Last Jan. 20, I spotted a guy on the New York City subway wearing what looked like Google Glass, which at the time was a mysterious new augmented-reality gadget that looked like a pair of glasses and supposedly put hands-free smartphone tech literally in front of your eyes.
Being a typical New Yorker, I barely took notice and continued reading on my iPad.
A couple of hours later, via Twitter and Facebook, I discovered that the man I saw was Google co-founder Sergey Brin, and I had indeed caught an early glimpse of Google Glass, the hottest fashion-tech accessory.
Rumor has it that by the 2013 holiday season, Google will be selling their eyewear-smartphone extension in retail stores. At the moment, however, Google is permitting only a limited number of consumers to purchase their buzzy new item, for a cool $1,500. (Want a shot at them? Tweet your reason using the hashtag #ifIhadglass before Feb. 27. It hasn’t been announced when the winners will be picked.)
Google Glass (note, not glasses) looks like a fairly normal pair of eyewear. But that’s where the similarity ends. The frames are connected by Bluetooth to an iPhone or Android phone and enables wearers to activate technology with eye and hand motions that lets them read a text message, snap a photo or get directions right in front of their eyes, all while walking down the street or sitting in a café (though Glass works only where smartphones would).
It can translate what a person is saying into a number of languages, share what she sees with her friends, and use voice commands to look up information, like the elevation of Mt. Fuji or Aunt Sophie’s birthday. (How Google Glass will work with prescription lenses isn’t something I have seen addressed yet.)

****

• **Task list**
**A)** Summarize the Google Glass passage in two sentences.
**B)** Return everything from "Last Jan. 20, I" down to "on my iPad." in the Google Glass passage, copied word for word.

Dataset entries
****

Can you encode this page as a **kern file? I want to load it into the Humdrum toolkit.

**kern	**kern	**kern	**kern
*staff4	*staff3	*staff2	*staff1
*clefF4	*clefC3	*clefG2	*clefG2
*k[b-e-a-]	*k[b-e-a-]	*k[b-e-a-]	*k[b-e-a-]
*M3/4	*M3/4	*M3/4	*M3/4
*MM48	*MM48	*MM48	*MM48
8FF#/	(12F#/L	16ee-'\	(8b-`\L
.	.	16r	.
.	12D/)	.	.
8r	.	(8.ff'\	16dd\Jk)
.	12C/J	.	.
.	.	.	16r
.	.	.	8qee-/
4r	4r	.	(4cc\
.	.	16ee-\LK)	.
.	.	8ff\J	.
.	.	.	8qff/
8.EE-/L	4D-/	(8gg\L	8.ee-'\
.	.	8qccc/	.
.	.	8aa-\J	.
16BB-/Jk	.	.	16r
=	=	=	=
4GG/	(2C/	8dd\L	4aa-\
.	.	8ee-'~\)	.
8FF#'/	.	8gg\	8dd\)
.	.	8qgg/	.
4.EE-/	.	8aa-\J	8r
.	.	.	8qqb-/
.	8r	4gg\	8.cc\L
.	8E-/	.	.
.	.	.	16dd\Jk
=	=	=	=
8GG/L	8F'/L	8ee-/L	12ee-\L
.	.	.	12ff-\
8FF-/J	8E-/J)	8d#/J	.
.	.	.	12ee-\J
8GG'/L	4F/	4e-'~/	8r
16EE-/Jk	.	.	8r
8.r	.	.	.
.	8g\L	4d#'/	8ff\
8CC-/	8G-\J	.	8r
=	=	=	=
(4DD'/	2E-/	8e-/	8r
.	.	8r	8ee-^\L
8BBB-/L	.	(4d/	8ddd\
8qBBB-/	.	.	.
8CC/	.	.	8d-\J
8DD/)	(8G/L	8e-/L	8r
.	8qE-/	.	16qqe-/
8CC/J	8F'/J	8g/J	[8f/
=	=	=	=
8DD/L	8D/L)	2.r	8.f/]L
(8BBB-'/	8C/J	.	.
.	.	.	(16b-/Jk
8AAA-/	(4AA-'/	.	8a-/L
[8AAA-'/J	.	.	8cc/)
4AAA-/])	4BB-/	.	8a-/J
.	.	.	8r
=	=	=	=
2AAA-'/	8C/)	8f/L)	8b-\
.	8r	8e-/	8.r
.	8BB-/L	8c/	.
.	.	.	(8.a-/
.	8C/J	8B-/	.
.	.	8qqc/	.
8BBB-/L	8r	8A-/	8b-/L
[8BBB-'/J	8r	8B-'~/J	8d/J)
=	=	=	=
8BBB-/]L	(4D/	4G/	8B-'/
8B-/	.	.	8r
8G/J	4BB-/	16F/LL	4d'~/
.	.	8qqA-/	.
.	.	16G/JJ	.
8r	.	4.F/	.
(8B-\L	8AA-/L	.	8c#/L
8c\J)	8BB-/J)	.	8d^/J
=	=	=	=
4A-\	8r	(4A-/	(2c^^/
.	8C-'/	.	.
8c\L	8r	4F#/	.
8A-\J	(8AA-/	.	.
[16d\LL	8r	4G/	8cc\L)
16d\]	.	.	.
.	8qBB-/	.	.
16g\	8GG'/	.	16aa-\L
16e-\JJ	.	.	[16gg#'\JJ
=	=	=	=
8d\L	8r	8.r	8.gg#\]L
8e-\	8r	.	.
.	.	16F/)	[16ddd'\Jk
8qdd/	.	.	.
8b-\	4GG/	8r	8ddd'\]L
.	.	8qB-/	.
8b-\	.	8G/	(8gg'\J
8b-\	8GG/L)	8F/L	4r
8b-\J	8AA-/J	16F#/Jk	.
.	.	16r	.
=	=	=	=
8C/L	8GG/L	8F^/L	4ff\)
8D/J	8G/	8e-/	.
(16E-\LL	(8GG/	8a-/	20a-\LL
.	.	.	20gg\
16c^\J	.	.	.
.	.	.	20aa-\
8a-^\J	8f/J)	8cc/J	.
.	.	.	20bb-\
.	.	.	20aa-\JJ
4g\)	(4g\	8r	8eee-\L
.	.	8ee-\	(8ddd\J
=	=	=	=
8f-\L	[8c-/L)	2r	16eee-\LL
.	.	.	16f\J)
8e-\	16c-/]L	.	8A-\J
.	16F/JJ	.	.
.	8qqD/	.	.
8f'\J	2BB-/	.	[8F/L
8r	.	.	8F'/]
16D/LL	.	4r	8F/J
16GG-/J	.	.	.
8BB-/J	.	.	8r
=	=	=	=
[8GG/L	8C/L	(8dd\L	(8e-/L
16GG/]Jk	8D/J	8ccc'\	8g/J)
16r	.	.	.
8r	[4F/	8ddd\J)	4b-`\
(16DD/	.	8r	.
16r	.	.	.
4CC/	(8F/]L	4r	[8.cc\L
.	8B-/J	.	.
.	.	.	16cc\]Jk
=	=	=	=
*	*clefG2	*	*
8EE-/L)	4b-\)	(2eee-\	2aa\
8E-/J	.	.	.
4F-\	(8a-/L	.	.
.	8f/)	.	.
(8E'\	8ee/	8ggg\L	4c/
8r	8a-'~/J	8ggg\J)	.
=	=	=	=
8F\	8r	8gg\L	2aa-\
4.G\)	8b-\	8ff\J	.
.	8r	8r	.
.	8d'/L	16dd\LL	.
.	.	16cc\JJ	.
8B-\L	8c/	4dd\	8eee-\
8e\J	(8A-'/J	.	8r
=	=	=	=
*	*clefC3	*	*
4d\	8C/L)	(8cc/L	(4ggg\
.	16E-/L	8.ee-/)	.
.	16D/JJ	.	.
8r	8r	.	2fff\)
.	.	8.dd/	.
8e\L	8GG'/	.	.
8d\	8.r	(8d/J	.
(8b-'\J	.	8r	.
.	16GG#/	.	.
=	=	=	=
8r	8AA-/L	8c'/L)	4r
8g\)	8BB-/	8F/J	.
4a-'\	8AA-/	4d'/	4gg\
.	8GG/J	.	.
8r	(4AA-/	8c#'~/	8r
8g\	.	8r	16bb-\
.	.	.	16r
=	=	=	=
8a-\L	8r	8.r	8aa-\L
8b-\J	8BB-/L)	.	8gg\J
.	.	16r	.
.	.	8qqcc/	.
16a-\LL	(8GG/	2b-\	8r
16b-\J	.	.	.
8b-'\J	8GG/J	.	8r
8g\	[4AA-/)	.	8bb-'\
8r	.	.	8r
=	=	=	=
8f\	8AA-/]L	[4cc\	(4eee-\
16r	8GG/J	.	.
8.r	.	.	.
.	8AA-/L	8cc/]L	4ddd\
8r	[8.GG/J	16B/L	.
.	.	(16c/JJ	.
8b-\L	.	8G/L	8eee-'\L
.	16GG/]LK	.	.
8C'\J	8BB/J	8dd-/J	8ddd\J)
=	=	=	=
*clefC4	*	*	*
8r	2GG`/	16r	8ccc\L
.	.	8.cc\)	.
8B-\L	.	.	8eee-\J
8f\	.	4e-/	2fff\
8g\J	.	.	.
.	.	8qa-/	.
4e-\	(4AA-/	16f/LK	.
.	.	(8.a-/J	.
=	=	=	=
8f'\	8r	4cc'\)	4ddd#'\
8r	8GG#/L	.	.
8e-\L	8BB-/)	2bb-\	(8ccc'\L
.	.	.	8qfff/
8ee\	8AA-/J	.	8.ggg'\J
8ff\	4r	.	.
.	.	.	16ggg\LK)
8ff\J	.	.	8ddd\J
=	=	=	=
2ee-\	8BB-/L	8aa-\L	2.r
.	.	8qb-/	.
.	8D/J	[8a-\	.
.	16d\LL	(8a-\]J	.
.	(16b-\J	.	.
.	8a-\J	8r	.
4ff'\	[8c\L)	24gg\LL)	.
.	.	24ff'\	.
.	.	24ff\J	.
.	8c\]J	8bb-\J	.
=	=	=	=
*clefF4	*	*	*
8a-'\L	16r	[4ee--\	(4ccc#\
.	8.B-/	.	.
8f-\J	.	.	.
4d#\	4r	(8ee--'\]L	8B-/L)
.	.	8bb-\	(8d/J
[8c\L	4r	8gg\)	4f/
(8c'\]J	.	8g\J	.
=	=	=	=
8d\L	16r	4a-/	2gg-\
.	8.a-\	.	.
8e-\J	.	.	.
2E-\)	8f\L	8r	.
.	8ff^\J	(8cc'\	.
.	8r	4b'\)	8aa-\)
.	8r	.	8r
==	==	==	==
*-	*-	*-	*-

****

• **Exercise solutions**
**A)** Google Glass is an augmented-reality eyewear device connected by Bluetooth to an iPhone or Android phone. It lets wearers read text messages, take photos, get directions, translate speech and look up information through eye motions, hand motions and voice commands, and for now it is sold only to a limited number of consumers for $1,500.

**B)**
Last Jan. 20, I spotted a guy on the New York City subway wearing what looked like Google Glass, which at the time was a mysterious new augmented-reality gadget that looked like a pair of glasses and supposedly put hands-free smartphone tech literally in front of your eyes.
Being a typical New Yorker, I barely took notice and continued reading on my iPad.